## Textauszug
Der Hamburger SV weist im Fußballjahr 2017 eine punktereiche Heimbilanz auf. Doch immer weniger Zuschauer wollen die Spiele im Stadion sehen. Verantwortlich machen den Monat Dezember verantwortlich

Von Daniel Jovanov

Temperaturen knapp oberhalb des Gefrierpunkts und eine Mischung aus Regen, Schnee und Hagel tragen sicher nicht dazu bei, dass sich unentschlossene Fußballfans am zweiten Advent für einen Besuch im Volksparkstadion entscheiden. Andererseits: Wann hat die Hamburger das nasskalte Wetter je von irgendetwas abgehalten? Es muss andere Gründe dafür geben, warum nur 45.226 Zuschauer das „kleine Nordderby“ zwischen dem HSV und den VfL Wolfsburg sehen wollen, wo doch Platz für 57.000 ist.

Die Verantwortlichen argumentieren, dass der Kartenverkauf im Dezember schon seit Jahren schleppend läuft. Selbst das Derby gegen Werder Bremen (54.613) und die Spiele gegen Borussia Dortmund (52.962) oder RB Leipzig (50.231) waren nicht ausverkauft. Seit 2015 sind die Zuschauerzahlen im Volkspark leicht rückläufig, der Schnitt ist von 53.700 auf aktuell 51.366 gesunken. Für den Fußball, den die Fans seit Jahren geboten bekommen, ist das immer noch ein herausragend gutes Ergebnis.

## Aufgabe
Kannst du den Text über die rückläufigen Zuschauerzahlen im Volksparkstadion nach seinem letzten Satz weiterführen?

## Datenteil
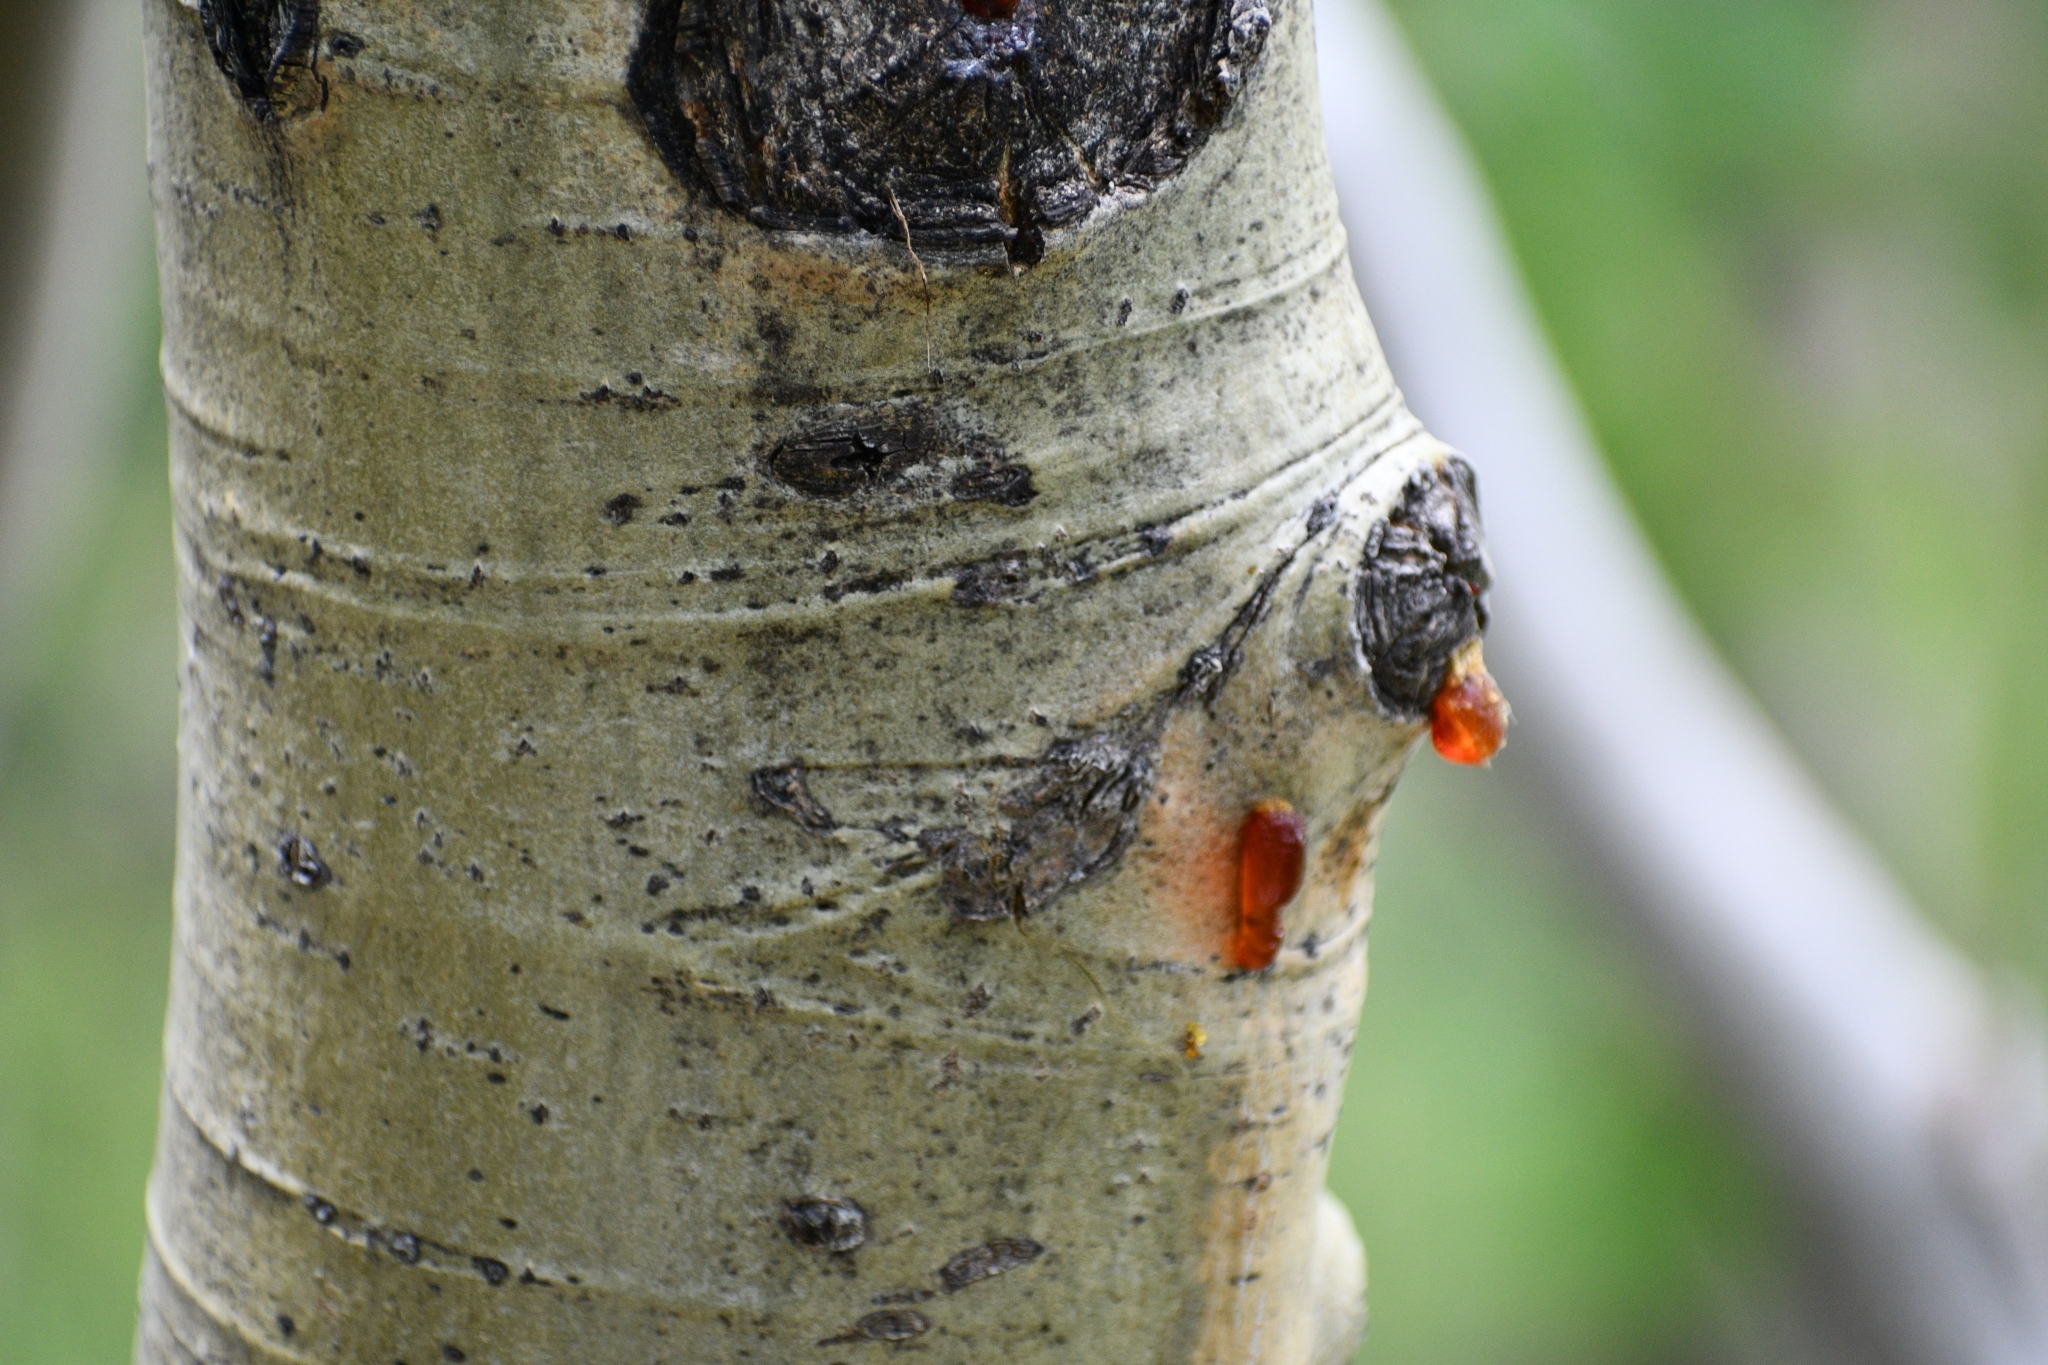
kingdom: Plantae
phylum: Tracheophyta
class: Magnoliopsida
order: Malpighiales
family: Salicaceae
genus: Populus
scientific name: Populus tremuloides
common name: Quaking aspen
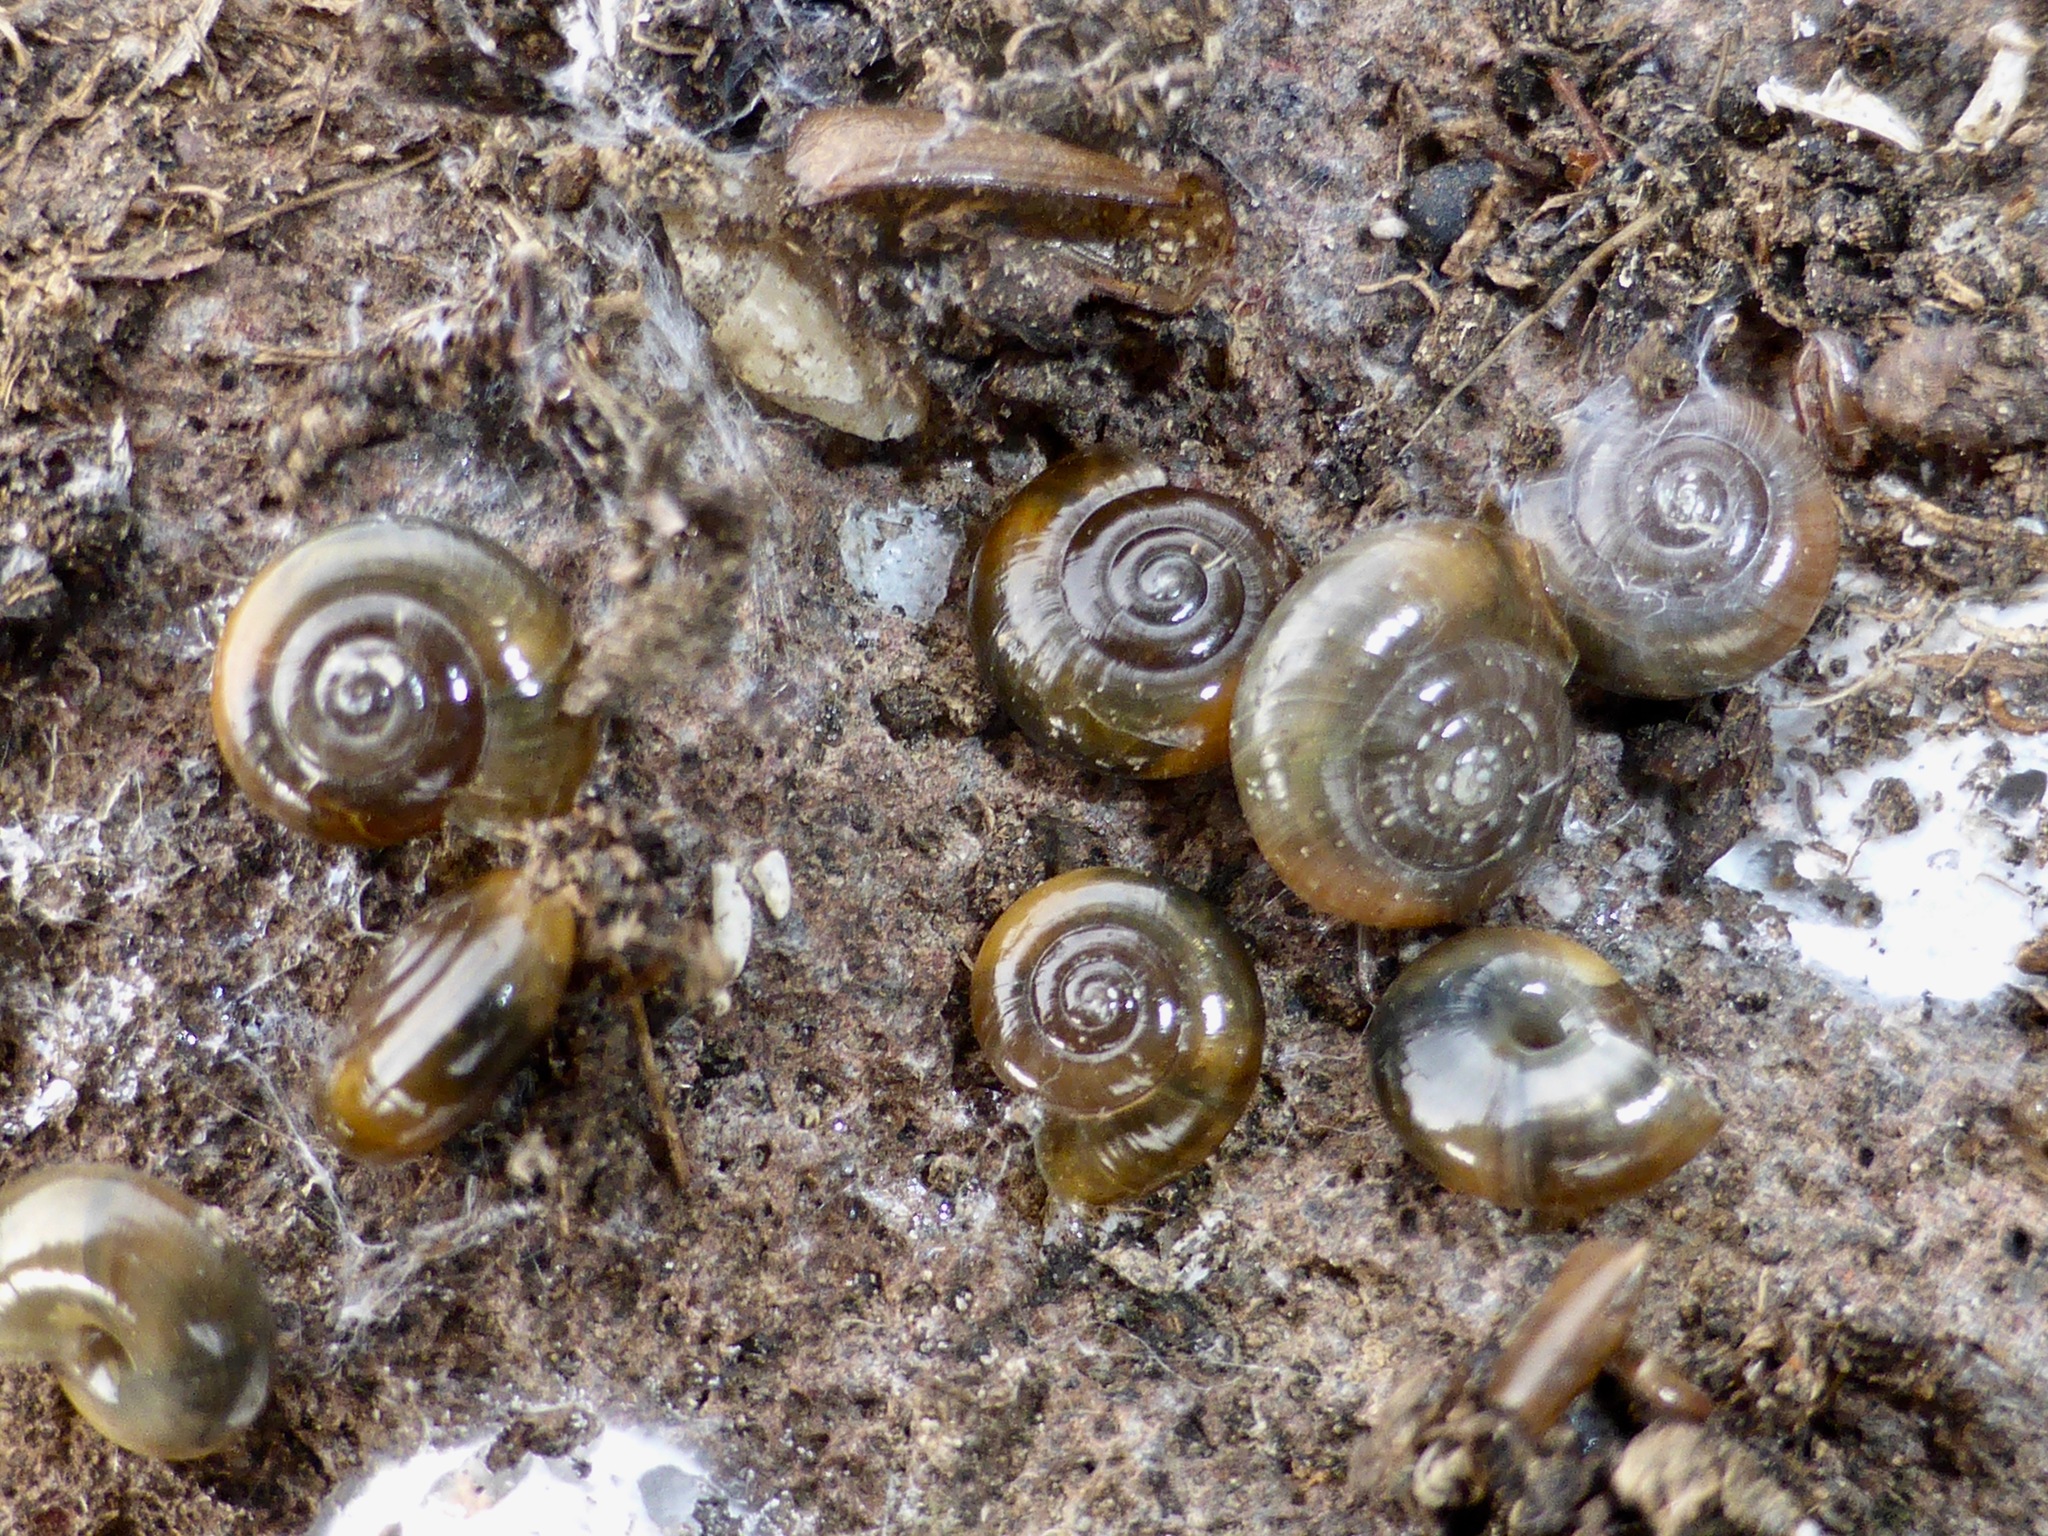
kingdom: Animalia
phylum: Mollusca
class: Gastropoda
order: Stylommatophora
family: Oxychilidae
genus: Oxychilus
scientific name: Oxychilus
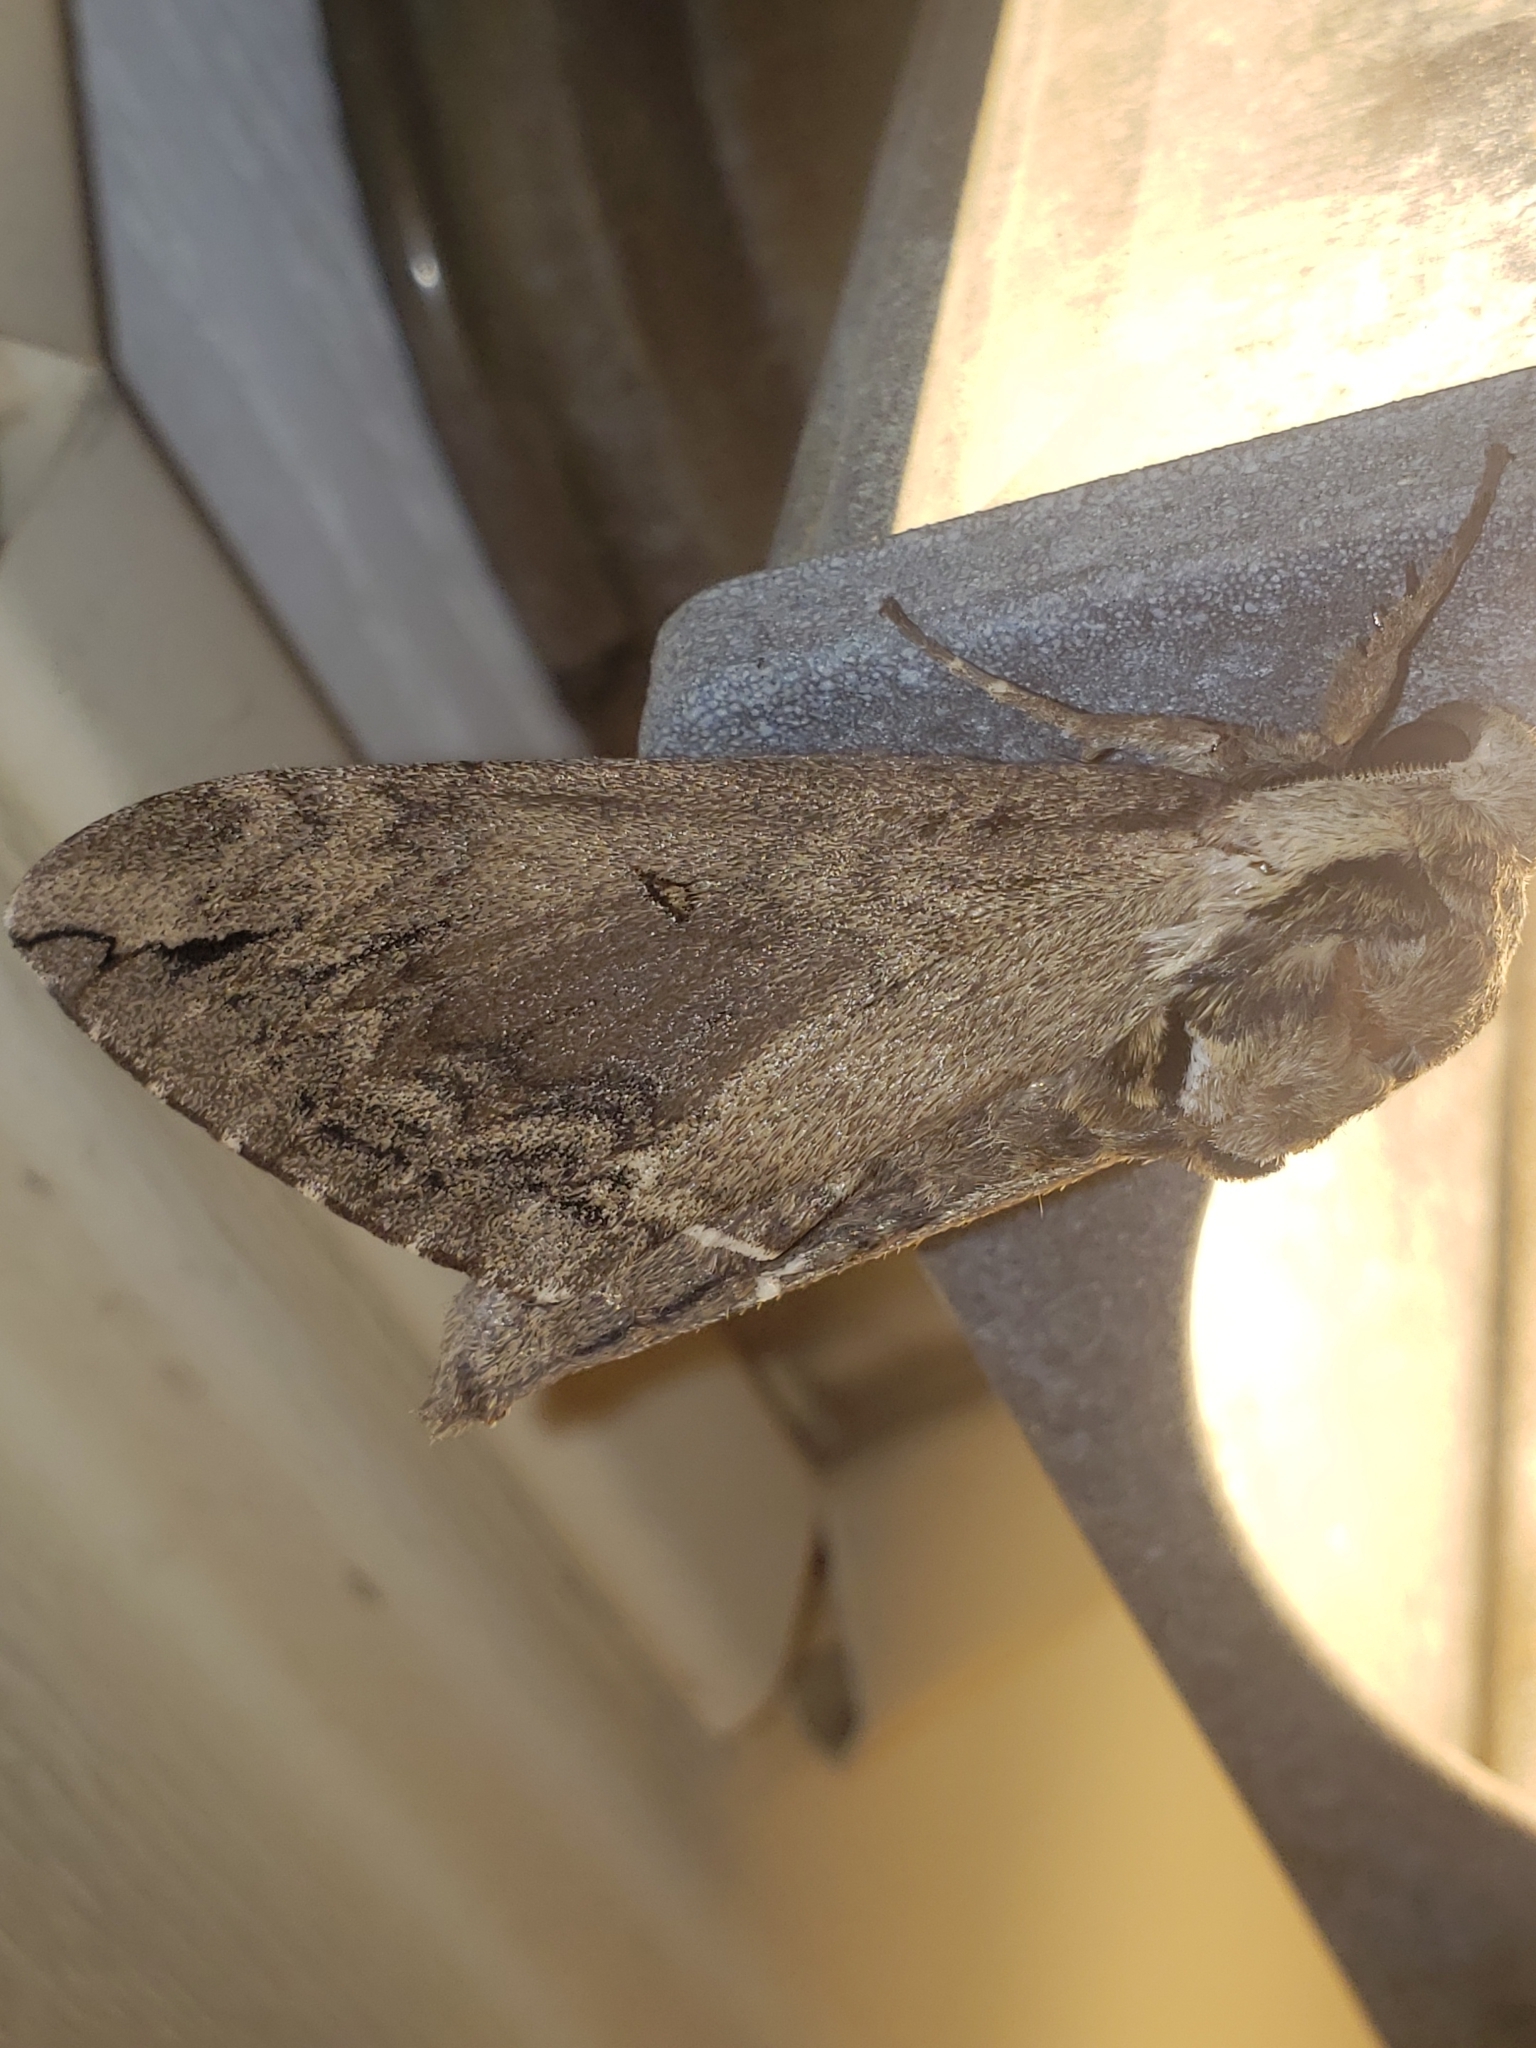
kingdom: Animalia
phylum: Arthropoda
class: Insecta
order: Lepidoptera
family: Sphingidae
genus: Ceratomia
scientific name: Ceratomia catalpae
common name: Catalpa hornworm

## Antwort
Dennoch scheint der Abstiegskampf bei den Fans Spuren hinterlassen zu haben. Vor der Saison verkaufte der HSV nur knapp über 23.000 Dauerkarten. Früher wurde der Vorverkauf bei 30 000 Jahrestickets vorzeitig gestoppt. Heute ist das kaum noch vorstellbar.

Zahlen, von denen der Gegner VfL Wolfsburg nur träumen kann. Die Wölfe haben ihr relativ kleines Stadion nicht einmal in der Champions League voll bekommen. Zuletzt sammelten jedoch beide Klubs sportlich ein paar Pluspunkte, die zumindest ein enges und spannendes Duell im Abstiegskampf erhoffen ließen. Im Kalenderjahr 2017 hat der HSV neun seiner 16 Heimspiele gewonnen und lediglich vier verloren; Wolfsburg hingegen zeigte beim 3:0 gegen Borussia Mönchengladbach in der vergangenen Woche nach langer Zeit, dass dieser teuer zusammengestellte Kader zu mehr als nur ein paar Unentschieden in der Lage ist.

In Hamburg würden seine Mannschaft „viele lange Bälle“ erwarten, hatte Gäste-Trainer Martin Schmidt vorausgesagt.Damit hatte er den kompakt verteidigenden und destruktiv agierenden HSV zumindest teilweise richtig eingeschätzt. Dass Wolfsburg in 90 Minuten keinen einzigen Schuss aufs Tor abgab, lag aber eher an der Hamburger Entschlossenheit in den Zweikämpfen.

Auf Hamburgs Seite gab es zwar deutlich mehr Schussversuche, die Anzahl der Großchancen blieb trotzdem überschaubar. Die beste vergab der junge Stürmer Fiete Arp nach starker Einzelaktion in der ersten Hälfte nur knapp. Zu mehr als einem 0:0 reichte es an diesem kalten Samstagnachmittag einfach nicht. Und die ohnehin großen Lücken auf den Tribünen wurden kurz vor Schlusspfiff noch größer. Und eine Besserung ist auch nicht in Sicht: Für das anstehende Spiel gegen Eintracht Frankfurt sind bisher keine 40.000 Karten verkauft.